On Thursday we made our second free flight attempt with the Morpheus prototype vehicle.  As you can see in the video below, shortly after liftoff we experienced a hardware failure and lost the vehicle.  The root cause is still under investigation,  but what we do know is that at the start of  ascent we lost data from the Inertial Measurement Unit (IMU) that supplies navigation updates to the flight computer.  Without this measurement the vehicle is blind and does not know which way it is pointing or accelerating.  Since this data is needed to maintain stable flight, the vehicle could not determine which way was up and began to tumble and  impacted the ground about 50 feet from the launch site.  No one was injured, no property was damaged besides the vehicle and we have been able to recover significant data, which will give us greater insight into the source of the problem.

We have said it before and will continue to say, this is why we test.  We have already learned a lot from this test and will continue to learn as we recover data and evaluate the hardware.   No test article should be too precious to lose.  A spare vehicle was planned from the start and is just a few months away from completion.  The basic development approach is to quickly build, test and redesign the hardware to achieve many design cycles and maturity before building flight articles.
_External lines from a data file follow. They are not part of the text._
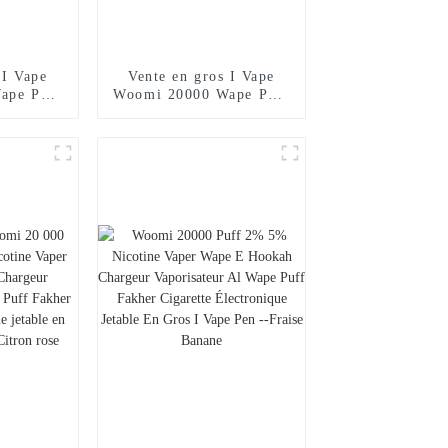
 I Vape
Vente en gros I Vape
ape Puff
Woomi 20000 Wape Puff
ette
Vaper Cigarette
jetable
électronique jetable E
arguilé
Hookah Chargeur Vape
Poche
Pen Pocket Hookah Prix
isateur
Vaporisateur Geek
ne Randm
Randm Vape Bar --
i Mint
Fraise Kiwi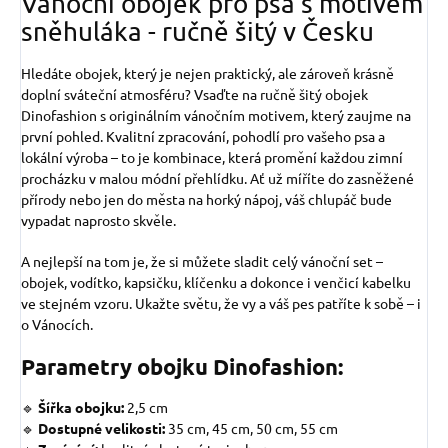
Vánoční obojek pro psa s motivem
sněhuláka - ručně šitý v Česku
Hledáte obojek, který je nejen praktický, ale zároveň krásně
doplní sváteční atmosféru? Vsaďte na ručně šitý obojek
Dinofashion s originálním vánočním motivem, který zaujme na
první pohled. Kvalitní zpracování, pohodlí pro vašeho psa a
lokální výroba – to je kombinace, která promění každou zimní
procházku v malou módní přehlídku. Ať už míříte do zasněžené
přírody nebo jen do města na horký nápoj, váš chlupáč bude
vypadat naprosto skvěle.
A nejlepší na tom je, že si můžete sladit celý vánoční set –
obojek, vodítko, kapsičku, klíčenku a dokonce i venčicí kabelku
ve stejném vzoru. Ukažte světu, že vy a váš pes patříte k sobě – i
o Vánocích.
Parametry obojku Dinofashion:
🔹
Šířka obojku:
2,5 cm
🔹
Dostupné velikosti:
35 cm, 45 cm, 50 cm, 55 cm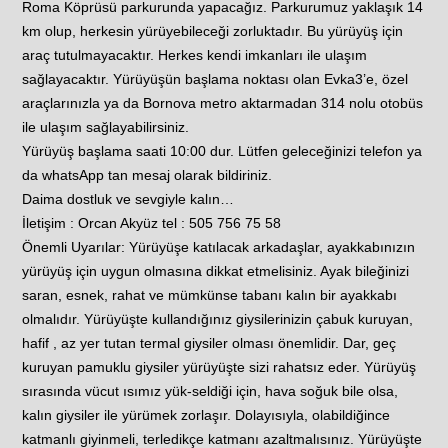
Roma Köprüsü parkurunda yapacağız. Parkurumuz yaklaşık 14
km olup, herkesin yürüyebileceği zorluktadır. Bu yürüyüş için
araç tutulmayacaktır. Herkes kendi imkanları ile ulaşım
sağlayacaktır. Yürüyüşün başlama noktası olan Evka3’e, özel
araçlarınızla ya da Bornova metro aktarmadan 314 nolu otobüs
ile ulaşım sağlayabilirsiniz.
Yürüyüş başlama saati 10:00 dur. Lütfen geleceğinizi telefon ya
da whatsApp tan mesaj olarak bildiriniz.
Daima dostluk ve sevgiyle kalın…
İletişim : Orcan Akyüz tel : 505 756 75 58
Önemli Uyarılar: Yürüyüşe katılacak arkadaşlar, ayakkabınızın
yürüyüş için uygun olmasına dikkat etmelisiniz. Ayak bileğinizi
saran, esnek, rahat ve mümkünse tabanı kalın bir ayakkabı
olmalıdır. Yürüyüşte kullandığınız giysilerinizin çabuk kuruyan,
hafif , az yer tutan termal giysiler olması önemlidir. Dar, geç
kuruyan pamuklu giysiler yürüyüşte sizi rahatsız eder. Yürüyüş
sırasında vücut ısımız yük-seldiği için, hava soğuk bile olsa,
kalın giysiler ile yürümek zorlaşır. Dolayısıyla, olabildiğince
katmanlı giyinmeli, terledikçe katmanı azaltmalısınız. Yürüyüşte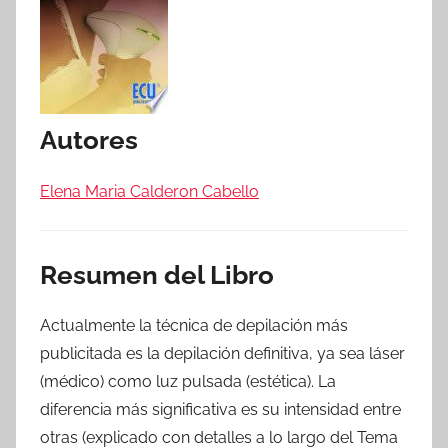
Autores
Elena Maria Calderon Cabello
Resumen del Libro
Actualmente la técnica de depilación más
publicitada es la depilación definitiva, ya sea láser
(médico) como luz pulsada (estética). La
diferencia más significativa es su intensidad entre
otras (explicado con detalles a lo largo del Tema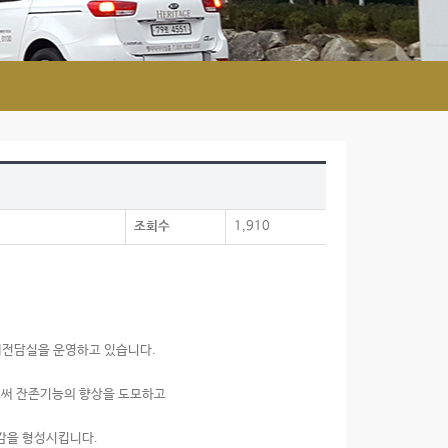
조회수
1,910
매전담실을 운영하고 있습니다.
로써 잔존기능의 향상을 도모하고
감을 형성시킵니다.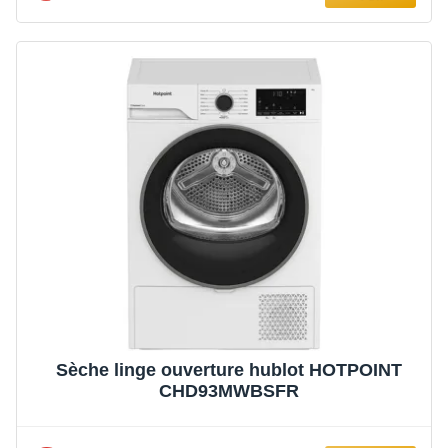
Sèche linge ouverture hublot HOTPOINT
CHD93MWBSFR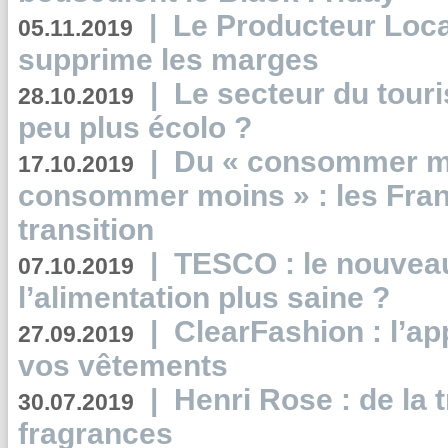
|
Le Producteur Local
05.11.2019
supprime les marges
|
Le secteur du touri
28.10.2019
peu plus écolo ?
|
Du « consommer mi
17.10.2019
consommer moins » : les Fran
transition
|
TESCO : le nouvea
07.10.2019
l’alimentation plus saine ?
|
ClearFashion : l’ap
27.09.2019
vos vêtements
|
Henri Rose : de la
30.07.2019
fragrances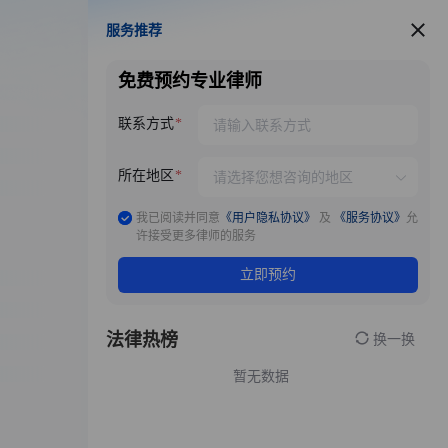
服务推荐
服务推荐
免费预约专业律师
联系方式
所在地区
我已阅读并同意
《用户隐私协议》
及
《服务协议》
允
许接受更多律师的服务
立即预约
法律热榜
换一换
暂无数据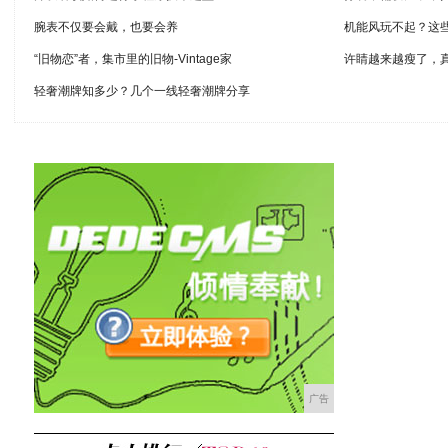
腕表不仅要会戴，也要会养
机能风玩不起？这
“旧物恋”者，集市里的旧物-Vintage家
许睛越来越瘦了，
轻奢潮牌知多少？几个一线轻奢潮牌分享
广告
Tether Test 20: First KSC Flight

The Morpheus team successfully flew our first tether test at Kennedy Space Center on Friday August 3rd.  The objectives for this flight, along with the dry and wet runs earlier in the week, were to verify all systems were in good working order after shipping from Johnson Space Center in July and to allow the new KSC support team an opportunity to move through flight procedures.

After looking over the data over the weekend and coming together for a Test Readiness Review, our Project Manager, Jon Olansen, approved our first ever free flight for August 7th.  This will be the first time we will fly the vehicle without a crane attached.  The crane was used in previous tests as a safety mechanism to allow each subsystem to safely tune their individual systems for a smooth stable flight.

Testing Begins at KSC

NASA's Project Morpheus lander is moving one step closer to achieving autonomous flight and landing. After undergoing testing at Johnson Space Center in Houston for nearly a year, Morpheus arrived at the agency's Kennedy Space Center in Florida on July 27 to begin about three months of tests.
Morpheus and the new hazard field at KSC

Dr. Jon Olansen is the Morpheus project manager at Johnson. He said a small, dedicated team in Houston completed substantial work to design, develop, integrate and test the Morpheus prototype lander.

"We completed the fundamental testing needed to characterize vehicle performance while tethered at JSC," Olansen said. "Now it's time to move on to the next phase of the project where we fly the vehicle autonomously in free flight."

Olansen said the testing at Kennedy will continually expand the flight envelope until they can fully simulate the final approach and landing phases of a planetary surface entry.